As the men in my department arrived and went into the Men’s Room, from my desk I could hear shouts of  “What the hell”, OMG, Yuck, etc.”  But luckily the mess was all cleaned up before Liz arrived.

When she did, I gave her back the clean Tupperware, saying “Thank you, everything was delicious! To which she asked ‘Which one did you like the best?”

I replied “The stuffed mushrooms!"

Tuesday, January 2, 2018

2018/01/02 - The Beach Ball Story

I was 18 years old. 

Have you seen the movie Saturday Night Fevor? I’m actually a little embarrassed to admit that my friends and I were a lot like the guys in that movie. We would go out to clubs on Friday & Saturday nights, with the sole purpose of picking up chicks. 

We weren’t rich kids, so we would party on the way to the clubs, to save money for inside. 

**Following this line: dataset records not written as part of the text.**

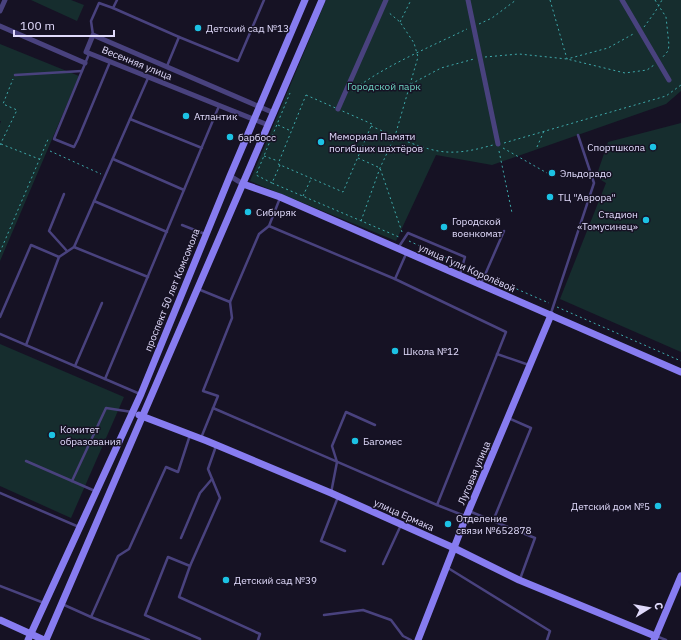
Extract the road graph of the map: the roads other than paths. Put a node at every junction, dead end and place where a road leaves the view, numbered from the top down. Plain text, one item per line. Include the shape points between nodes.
1 (5, 0) edge
2 (117, 0) edge
3 (264, 0) edge
4 (305, 0) edge
5 (322, 0) edge
6 (386, 0) edge
7 (468, 0) edge
8 (622, 0) edge
9 (113, 8) junction
10 (0, 11) edge
11 (0, 26) edge
12 (93, 35) junction
13 (179, 37) junction
14 (90, 54) junction
15 (110, 62) junction
16 (86, 63) junction
17 (166, 66) junction
18 (82, 71) junction
19 (15, 75) road end
20 (148, 77) junction
21 (669, 80) dead end
22 (219, 106) junction
23 (259, 106) junction
24 (338, 109) road end
25 (274, 112) junction
26 (130, 119) junction
27 (254, 120) junction
28 (268, 125) junction
29 (578, 135) dead end
30 (498, 144) road end
31 (202, 148) junction
32 (113, 159) junction
33 (230, 176) junction
34 (243, 184) junction
35 (184, 190) junction
36 (64, 194) dead end
37 (280, 197) junction
38 (94, 201) junction
39 (182, 225) dead end
40 (269, 226) junction
41 (504, 231) dead end
42 (167, 232) junction
43 (206, 234) junction
44 (74, 247) junction
45 (398, 248) junction
46 (67, 251) junction
47 (406, 252) junction
48 (59, 257) junction
49 (460, 276) junction
50 (148, 277) junction
51 (395, 279) junction
52 (481, 285) junction
53 (198, 288) junction
54 (230, 302) junction
55 (102, 303) dead end
56 (551, 315) junction
57 (0, 317) edge
58 (0, 334) edge
59 (26, 345) junction
60 (497, 354) junction
61 (530, 365) junction
62 (75, 366) junction
63 (681, 372) edge
64 (106, 379) junction
65 (141, 394) junction
66 (213, 408) junction
67 (133, 412) junction
68 (144, 416) junction
69 (508, 418) junction
70 (375, 426) dead end
71 (190, 435) junction
72 (201, 439) junction
73 (216, 445) junction
74 (26, 461) dead end
75 (337, 462) junction
76 (212, 479) junction
77 (72, 481) junction
78 (96, 491) junction
79 (0, 493) edge
80 (335, 495) junction
81 (437, 505) junction
82 (467, 514) junction
83 (493, 521) junction
84 (401, 525) junction
85 (79, 527) junction
86 (181, 538) dead end
87 (454, 548) junction
88 (345, 551) dead end
89 (383, 564) dead end
90 (190, 566) junction
91 (447, 568) junction
92 (681, 576) edge
93 (519, 580) junction
94 (0, 586) edge
95 (44, 603) junction
96 (62, 604) junction
97 (324, 615) dead end
98 (91, 617) junction
99 (0, 620) edge
100 (29, 637) edge
101 (655, 638) edge
102 (45, 640) edge
103 (148, 640) edge
104 (200, 640) edge
105 (258, 640) edge
106 (411, 640) edge
107 (418, 640) edge
108 (547, 640) edge
109 (666, 640) edge

1 - 10 street
2 - 9 lane
3 - 13 lane via 238,61
4 - 23 street, проспект 50 лет Комсомола
5 - 25 street
6 - 24 street
7 - 30 street
8 - 21 street
9 - 12 lane via 99,3 91,21
9 - 13 lane
11 - 16 street
12 - 14 street, Весенняя улица via 86,52
12 - 17 street, Весенняя улица
13 - 17 lane
14 - 15 street, Весенняя улица
14 - 16 lane
15 - 18 lane via 74,147 54,139
15 - 20 street, Весенняя улица
16 - 18 lane
17 - 23 street, Весенняя улица
18 - 19 lane
20 - 22 street, Весенняя улица
20 - 26 lane
22 - 27 street, Весенняя улица
22 - 31 lane
23 - 25 street
23 - 27 street, проспект 50 лет Комсомола
25 - 28 street
26 - 31 lane
26 - 32 lane
27 - 28 street
27 - 33 street, проспект 50 лет Комсомола
28 - 34 street
29 - 56 lane via 594,183
31 - 35 lane
32 - 35 lane
32 - 38 lane
33 - 34 street
33 - 43 street, проспект 50 лет Комсомола
34 - 37 street, улица Гули Королёвой
34 - 53 street
35 - 42 lane
36 - 46 lane via 49,231
37 - 40 lane
37 - 45 street, улица Гули Королёвой
38 - 42 lane
38 - 44 lane
39 - 43 lane
40 - 51 lane
40 - 54 lane via 259,234
41 - 52 lane
42 - 50 lane
43 - 65 street, проспект 50 лет Комсомола
44 - 46 lane
44 - 50 lane
45 - 47 street, улица Гули Королёвой
45 - 49 lane via 408,233 465,257
46 - 48 lane
47 - 49 street, улица Гули Королёвой
47 - 51 lane
48 - 57 lane via 31,245
48 - 59 lane
49 - 52 street, улица Гули Королёвой
50 - 64 lane
51 - 60 lane via 506,332
52 - 56 street, улица Гули Королёвой
53 - 54 lane
53 - 68 street
54 - 66 lane via 232,318 203,390 218,396
55 - 62 lane
56 - 61 street, Луговая улица
56 - 63 street, улица Гули Королёвой
58 - 59 lane
59 - 62 lane
60 - 61 lane
60 - 81 lane
61 - 69 street, Луговая улица
62 - 64 lane
64 - 65 lane
65 - 67 street, проспект 50 лет Комсомола
66 - 72 lane
66 - 75 lane
67 - 68 street
67 - 77 lane via 106,408
67 - 78 street, проспект 50 лет Комсомола
68 - 71 street, улица Ермака
68 - 96 street
69 - 82 street, Луговая улица
69 - 83 lane via 531,428
70 - 75 lane via 346,412 332,446
71 - 72 street, улица Ермака
71 - 98 lane via 178,472 166,467 129,548 118,556
72 - 73 street, улица Ермака
73 - 76 lane via 208,469
73 - 80 street, улица Ермака
74 - 77 lane
75 - 80 lane
75 - 81 lane
76 - 86 lane via 200,493
76 - 90 lane via 220,498
77 - 78 lane
78 - 85 street, проспект 50 лет Комсомола
79 - 85 lane
80 - 84 street, улица Ермака
80 - 88 lane via 321,542
81 - 82 lane
82 - 83 lane
82 - 87 street, Луговая улица
83 - 93 lane via 535,538
84 - 87 street, улица Ермака
84 - 89 lane
85 - 95 street, проспект 50 лет Комсомола
87 - 91 street, Луговая улица
87 - 93 street, улица Ермака
90 - 104 lane via 168,557 145,615
90 - 105 lane via 179,597 260,634
91 - 107 street, Луговая улица
91 - 108 lane via 550,631
92 - 101 street
93 - 101 street, улица Ермака
94 - 95 lane
95 - 100 street, проспект 50 лет Комсомола
96 - 98 lane
96 - 102 street
97 - 106 lane via 363,610 391,620 403,636
98 - 103 lane
99 - 100 street
100 - 102 street
101 - 109 lane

On this particular night I needed to piss real bad, so I asked the driver to drop me off at the front door of the club, while they parked the car. I told them I’d wait for them in the lobby.

After relieving myself, I went to the lobby and sat down in a comfortable couch to wait for my buddies. 

I was totally wasted, high as a kite. All of a sudden I noticed a huge striped beach ball rocking back-and-forth on the arm chair of my couch. I smiled as I watched it and wondered how they did this. But the all of a sudden it stopped rocking!

So I started pushing on it with both hands, trying to get it rocking again, when it stood up turned around and screamed “What the fuck!”. I suddenly realized that it wasn’t a striped beach ball, it was the ass of a fat woman wearing striped pants. 

I was totally embarrassed and speechless, especially when her large boyfriend confronted me. 

What could I possibly say? How could I explain that I thought his girlfriend’s ass was a giant beach ball?

Luckily my four friends appeared in the lobby to rescue me from getting my ass kicked by her boyfriend. 

Monday, January 1, 2018

2018/01/02 - The Dream Has Become a Nightmare

Sometimes I question how all of you can take this life straight, whereas I’ve always preferred to do it a little bit “high”. Now before you judge me, let me say, I’ve done it both ways, so I consider myself an expert. 

But for this arguement, let’s drop any political correctness. Most of us have jobs the we can’t wait to go home from. Many of us are struggling financially to get by. Many of us are working longer hours and can’t spend hardly any quality time with our kids. 

Life has become very busy with little time for relaxation. 

I realize I’m in a bubble. I live in one of the  richest middle-class bubbles in Colorado, but I can clearly see that within only a few miles away, people are in trouble. 

The “American Dream” has turned into a nightmare. 

When my father (not even a high-school graduate) returned from WW2 (the big one), his future was wide open. The government was going to help him get a loan for a house, give him money for re-aducation, and and the ecominy was such that it enabled a family to live comfortably on ONE average middle class income.  

A man coming home from WW2 was encouraged to open up a small business, like a grocery store, or gas station,. This was truly a time of opertunity for a person who wanted to get ahead. And most everybody wanted to better themselves. 

But today those opportunities are all gone, Chains have taken over all the gas stations, groceries stores, etc. Nowadays you need a million dollars to open up a small business. 

The dream is gone. The dream ‘Only in America, the land of opertunity, can a poor boy like me grow up to be a millionaire” has waken up to witness all those who did succeed, pull up the ladders, preventing everybody else from climbing up. 

So the rich get richer, and the poor get poorer.